1. Improving Seniors’ Timely Access to Care Act(H.R. 3173/S. 3018) was passed by the House of Representatives on Sept. 14. It is crucial to encourage your Senators to pass this bill before the end of this 2022. Time is running out. This bill aims to streamline prior authorization practices within the Medicare Advantage (MA) program by creating an electronic prior authorization (ePA) process and requiring MA plans to adopt ePA capabilities; requiring HHS to establish a list of items and services eligible for real-time decisions; standardizing and streamlining the prior authorization process for routinely approved items and services; and increasing transparency around MA prior authorization requirements and their use.
You can link to an easy electronic form here.

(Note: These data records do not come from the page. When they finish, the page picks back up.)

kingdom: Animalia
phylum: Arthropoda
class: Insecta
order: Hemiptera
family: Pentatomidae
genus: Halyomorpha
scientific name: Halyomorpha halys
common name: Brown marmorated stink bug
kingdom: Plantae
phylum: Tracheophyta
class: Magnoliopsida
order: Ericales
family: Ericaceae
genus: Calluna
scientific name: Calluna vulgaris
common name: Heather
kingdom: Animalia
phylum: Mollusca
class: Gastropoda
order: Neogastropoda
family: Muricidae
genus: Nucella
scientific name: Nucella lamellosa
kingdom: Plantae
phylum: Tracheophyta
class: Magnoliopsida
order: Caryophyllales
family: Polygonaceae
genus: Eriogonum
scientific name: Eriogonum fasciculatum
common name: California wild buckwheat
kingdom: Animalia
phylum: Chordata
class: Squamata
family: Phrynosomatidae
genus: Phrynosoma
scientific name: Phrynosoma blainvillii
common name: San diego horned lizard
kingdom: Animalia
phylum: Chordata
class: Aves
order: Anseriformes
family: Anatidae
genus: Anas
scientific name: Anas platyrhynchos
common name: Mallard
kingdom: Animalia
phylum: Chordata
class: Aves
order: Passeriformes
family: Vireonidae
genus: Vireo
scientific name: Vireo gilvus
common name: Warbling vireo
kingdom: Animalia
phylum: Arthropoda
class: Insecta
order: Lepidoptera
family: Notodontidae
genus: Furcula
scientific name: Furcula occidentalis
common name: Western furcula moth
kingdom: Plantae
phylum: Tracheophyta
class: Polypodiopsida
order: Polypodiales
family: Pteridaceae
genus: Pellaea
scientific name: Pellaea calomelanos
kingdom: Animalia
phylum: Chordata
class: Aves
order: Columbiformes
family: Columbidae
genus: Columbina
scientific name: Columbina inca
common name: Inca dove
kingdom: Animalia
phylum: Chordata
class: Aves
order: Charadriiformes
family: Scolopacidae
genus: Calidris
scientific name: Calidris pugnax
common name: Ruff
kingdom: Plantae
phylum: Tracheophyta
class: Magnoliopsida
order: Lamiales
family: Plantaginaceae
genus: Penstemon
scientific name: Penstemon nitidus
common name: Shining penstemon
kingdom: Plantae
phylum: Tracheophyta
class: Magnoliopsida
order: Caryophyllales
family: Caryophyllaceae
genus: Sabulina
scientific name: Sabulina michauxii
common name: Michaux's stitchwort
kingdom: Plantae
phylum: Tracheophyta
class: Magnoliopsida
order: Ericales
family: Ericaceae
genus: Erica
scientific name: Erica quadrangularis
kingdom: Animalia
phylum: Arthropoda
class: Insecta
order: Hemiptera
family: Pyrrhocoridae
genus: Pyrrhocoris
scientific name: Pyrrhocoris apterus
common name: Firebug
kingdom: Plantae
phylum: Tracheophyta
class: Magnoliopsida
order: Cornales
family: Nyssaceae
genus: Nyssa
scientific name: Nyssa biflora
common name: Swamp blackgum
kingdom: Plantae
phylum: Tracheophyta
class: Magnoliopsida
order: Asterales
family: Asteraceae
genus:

2. The Centers for Medicare & Medicaid Services (CMS) has proposed new guidelines to improve the prior authorization process (aimed to go into effect on January 1, 2026). These proposals include requiring the regulated payers to include information about patients’ prior authorization decisions to help patients better understand their payer’s prior authorization process and its impact on their care; proposing to require impacted payers to include a specific reason when they deny a prior authorization request, regardless of the method used to send the prior authorization decision, to both facilitate better communication and understanding between the provider and payer and, if necessary, a successful resubmission of the prior authorization request; requiring impacted payers to send prior authorization decisions within 72 hours for urgent requests and seven calendar days for standard requests.
The proposals extend beyond those I listed here. You can read more here and please take the time to provide feedback on the proposals through March 13, 2023 by going to https://www.regulations.gov/commenton/CMS_FRDOC_0001-3462.
This is the time to support better prior authorization methods for yourself or someone you love.